Father Kammer explained what Catholic social teaching says about crime, specifically about embracing a system of restorative justice in which victims, offenders, the families of both and whole communities are part of the process of restoring the common good. “Attention must be paid to victims healing and recovery, but we can’t give in to punitive policies,” he said. He also pointed out statistics that indicate states in the Gulf South, especially Louisiana and Mississippi, lead the nation in incarceration, but have seen diminishing returns on those policies.
He urges communities to include drug treatment programs in jails and communities, end minimum sentencing and ‘three-strikes’ policies, address racism in both the criminal justice system and society at large and concentrate on building strong family structures, embrace community policing methods, challenge the culture of violence and offer rehabilitation to all offenders.
Deacon Stevens works with the Micah Project, a faith-based organization established by clergy in New Orleans to think of new and innovative solutions to problems in that city. He said they take a real grass-roots approach, asking community members what “keeps them up at night,” and building solutions from there.
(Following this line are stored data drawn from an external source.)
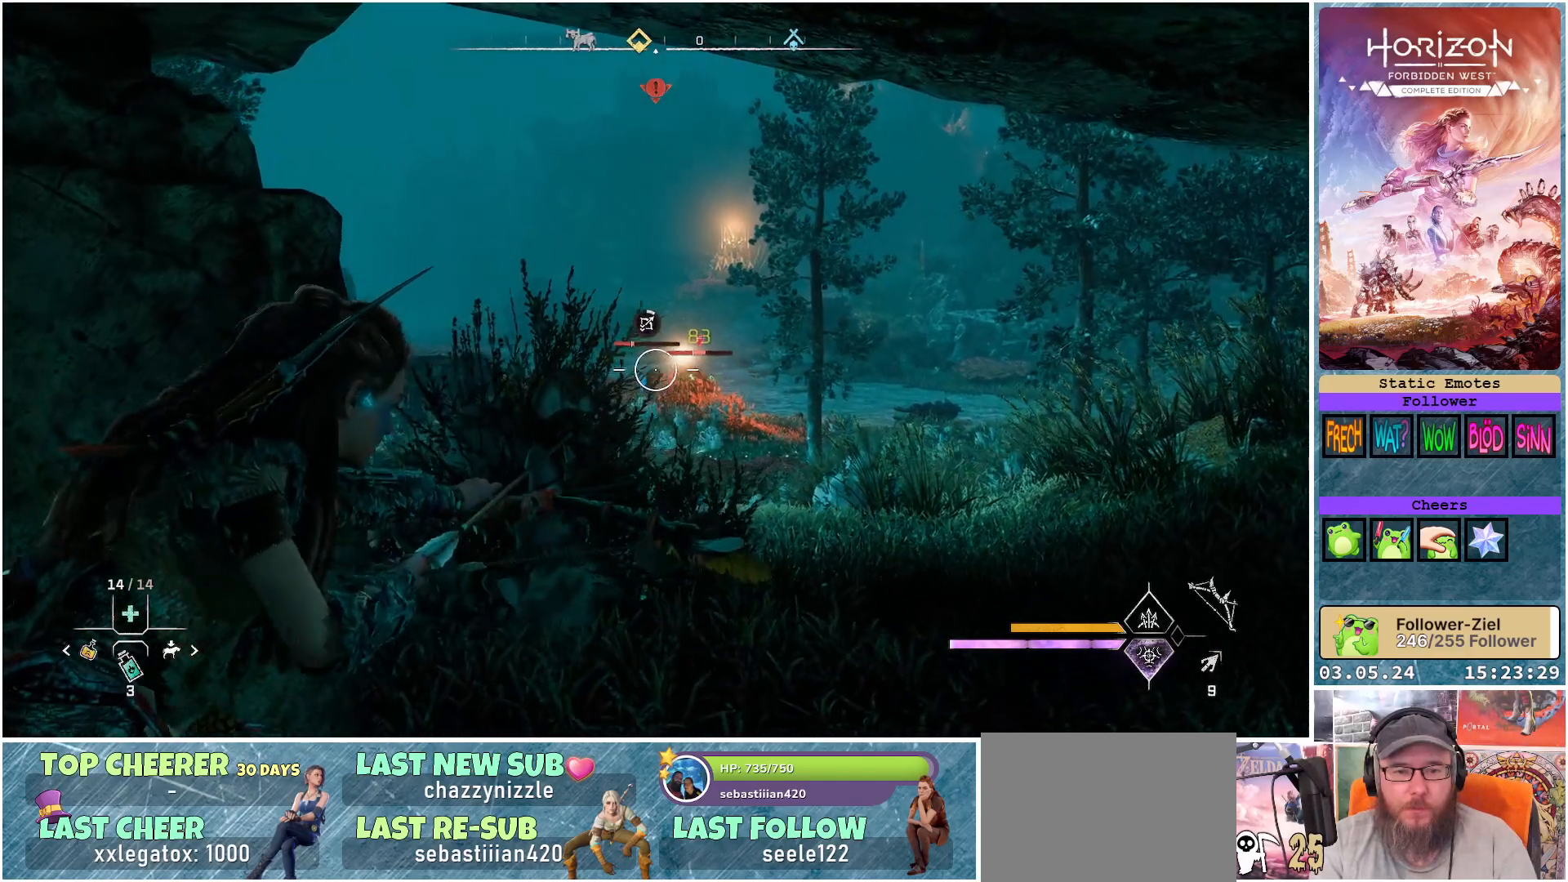
{"buttons": ["L2", "R2"], "left_stick": "up-right", "right_stick": "left", "events": [[117, "right_stick", "center"], [417, "right_stick", "left"]]}
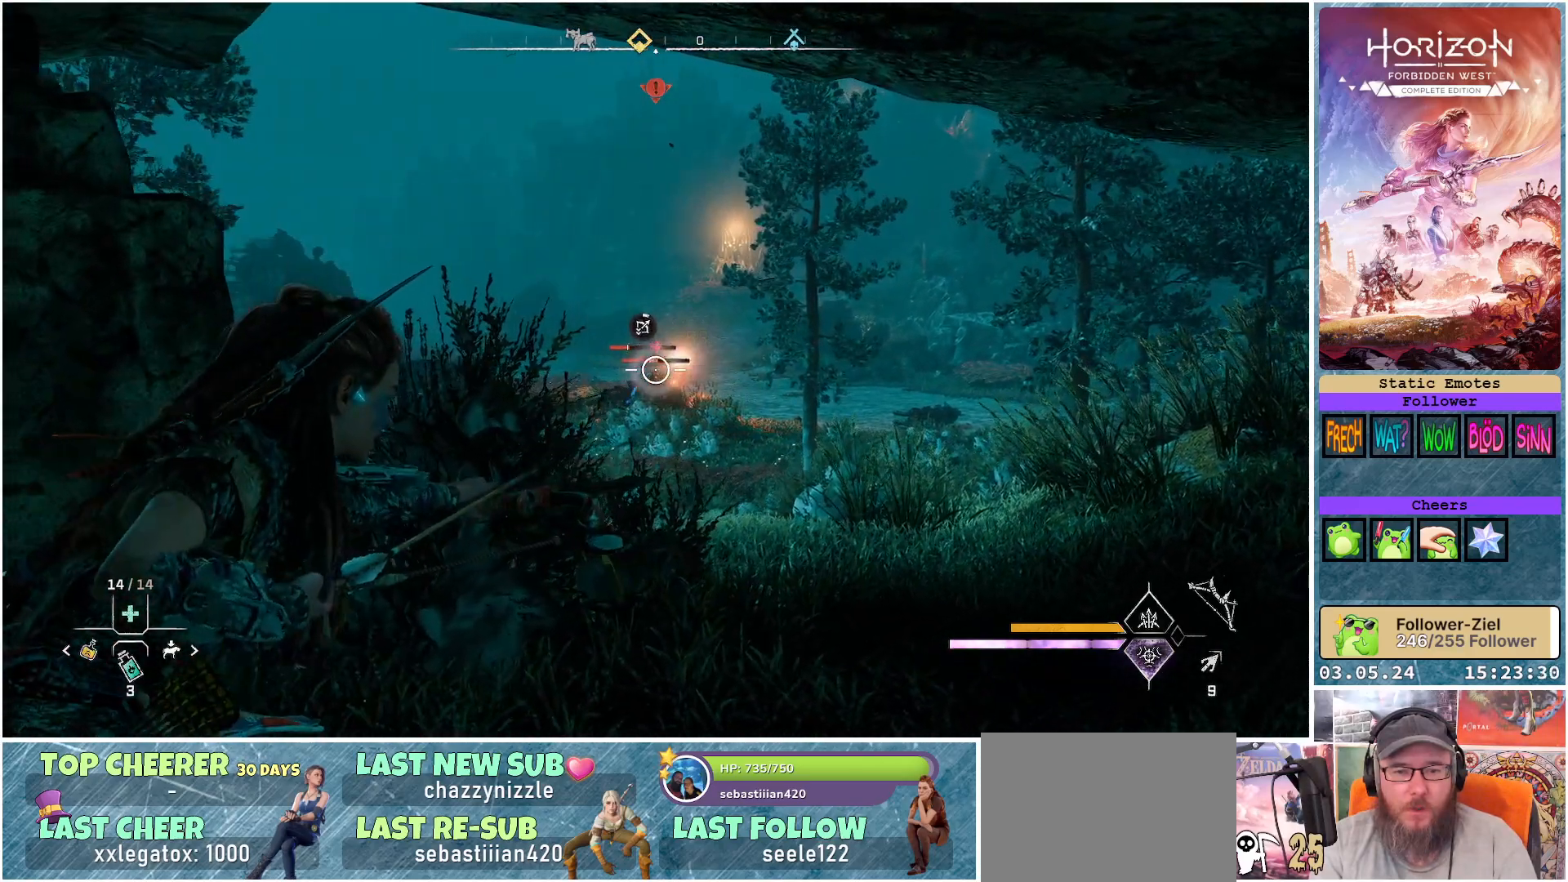
{"buttons": ["L2", "R2"], "left_stick": "up-right", "right_stick": "left", "events": []}
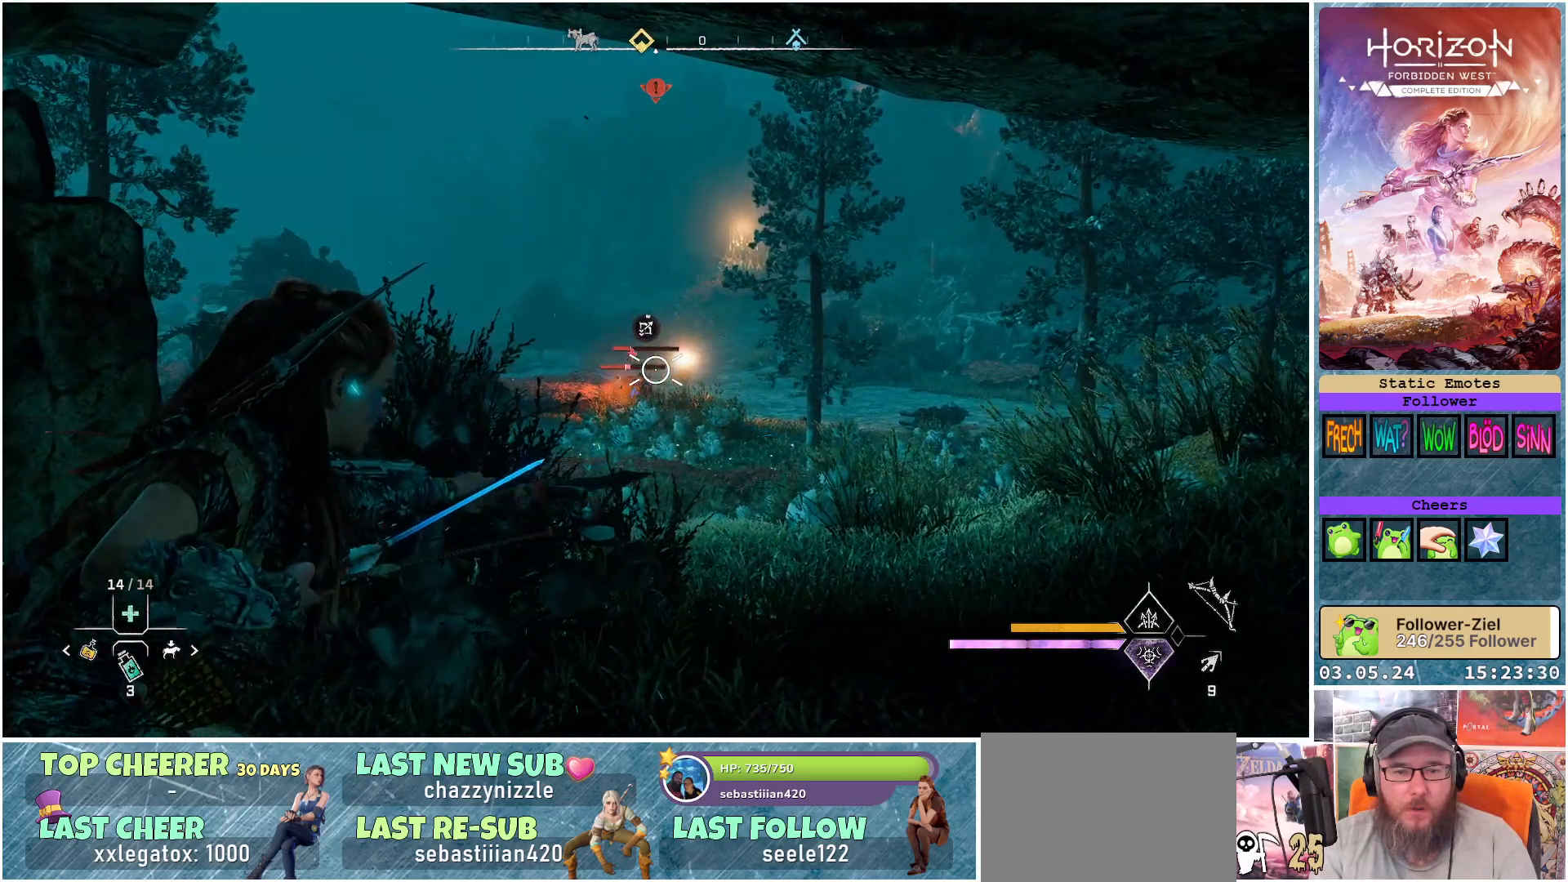
{"buttons": ["L2"], "left_stick": "center", "right_stick": "center", "events": [[400, "left_stick", "center"], [417, "R2", "up"], [417, "right_stick", "center"]]}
He said education and incarceration were constant themes in this effort. He pointed out that although drug use is consistent across all demographic groups, African Americans in Louisiana are three times more likely to be arrested for possession of marijuana than their counterparts. Incarceration rates in New Orleans are among the highest in the nation, but, according to Deacon Stevens, locking up all those people is not helping address the root issues of crime. He urged attendees to join in the process of speaking up for reform, but warned them to be patient. “The effort of organizing is slow and arduous, you have to have the patience of Job,” he said,
Andre de Gruy, a member of the Criminal Justice Task Force, spoke about the specific bill working its way through the legislature. The 205-page bill has already been approved by the house, but de Gruy pointed out it is always good to contact legislators to let them know what issues are important to voters and thank legislators for their support.
The bill has passed out of committee and now faces a March 12 deadline for action.
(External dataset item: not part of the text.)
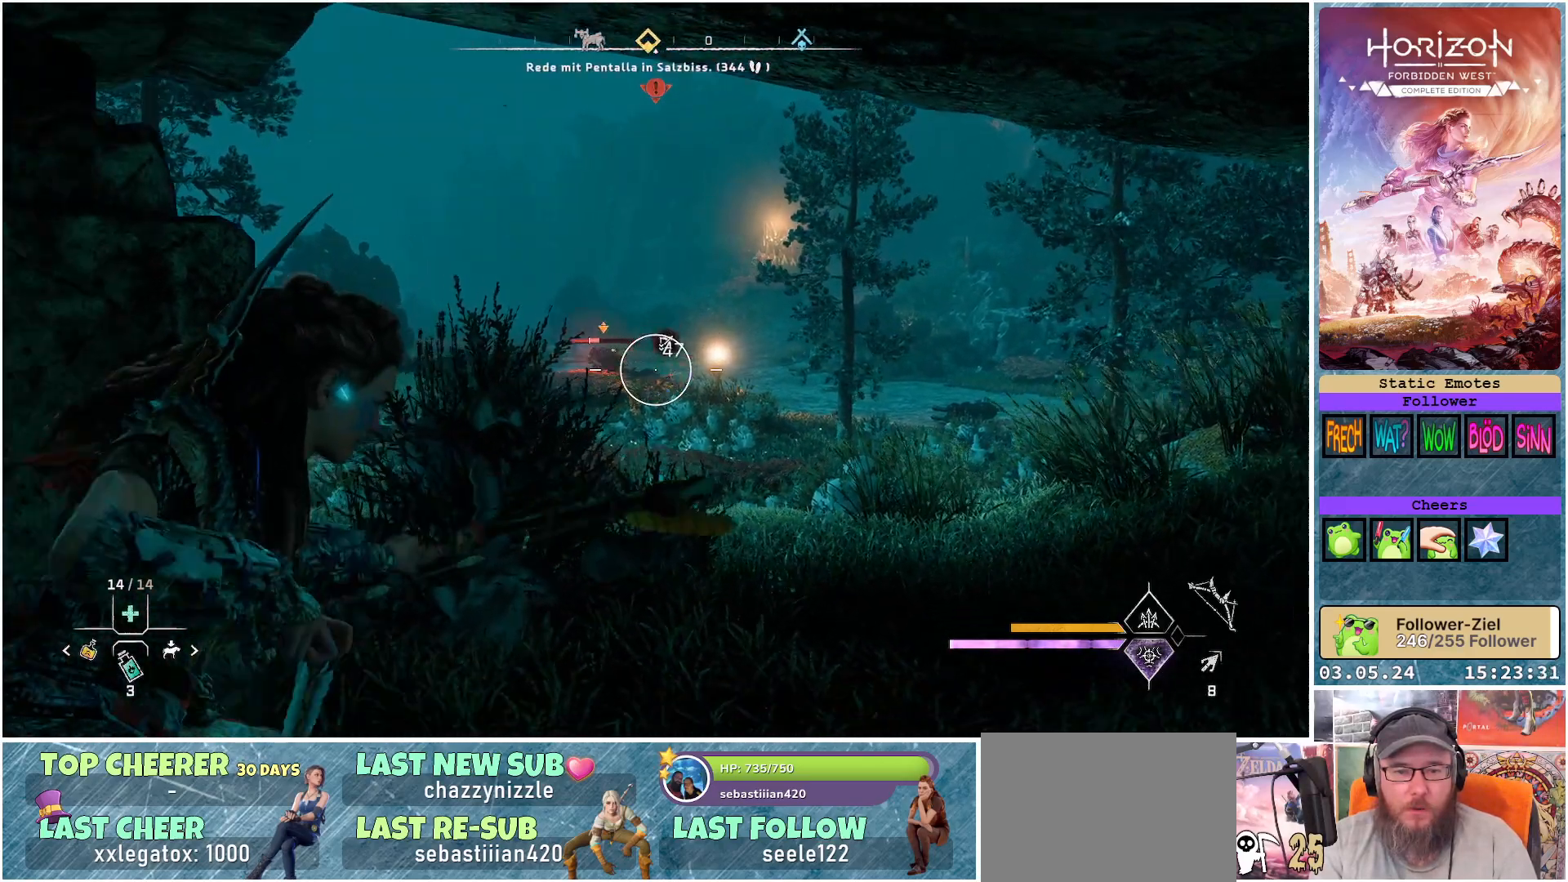
{"buttons": ["L2", "R2"], "left_stick": "up-right", "right_stick": "left", "events": [[67, "left_stick", "down-right"], [167, "left_stick", "right"], [317, "left_stick", "up-right"], [317, "right_stick", "left"]]}
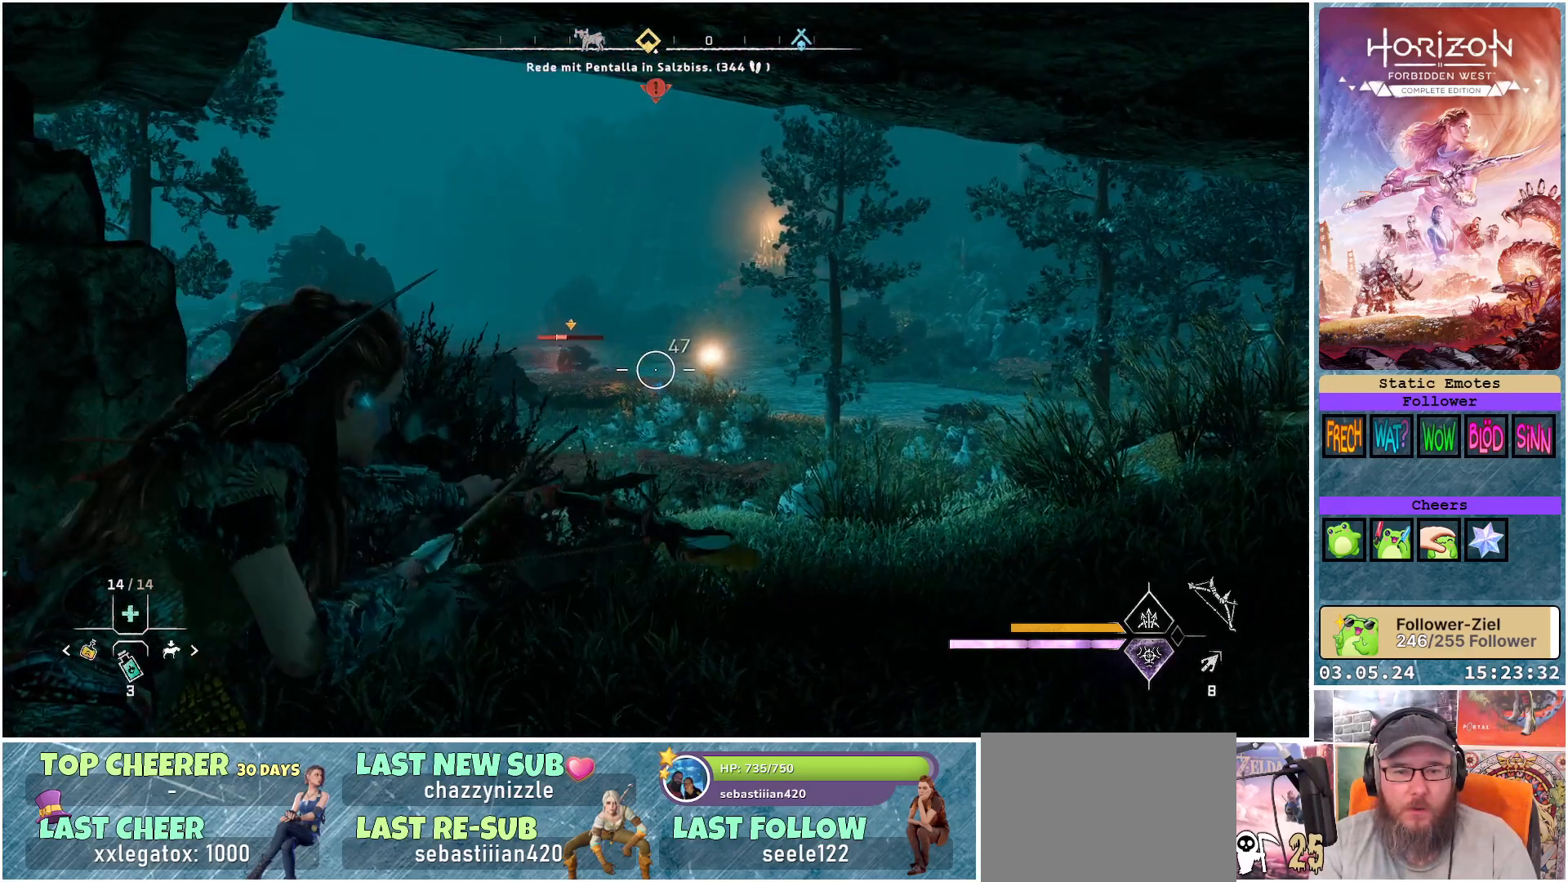
{"buttons": ["L2", "R2"], "left_stick": "up-right", "right_stick": "left", "events": []}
Leslie Lee, a state defender who attended the day said this is not a Republican or Democratic issue, its an issue that impacts everyone. She has seen both sides of this debate, having been a prosecutor. She now works on a reintegration task force to help those getting out of jail get back to productive lives.
“We need to distinguish between the people we are scared of and the people we are mad at,” she explained. Violent, repeat offenders do not need to be treated in the same way as all offenders. She said in her work she sees many people with mental health issues, addiction and other challenges who could be helped back into society with rehabilitation, but would not benefit from incarceration with no treatment.
After Mass celebrated by Bishops Joseph Kopacz of Jackson and Roger Morin of Biloxi and lunch the group gathered on the steps at the capitol for a press conference.
Advocates explained that Catholics can still contact their lawmakers to support HB-585. In fact, meeting with lawmakers while they are in their home disctricts might be a better way to get their attention.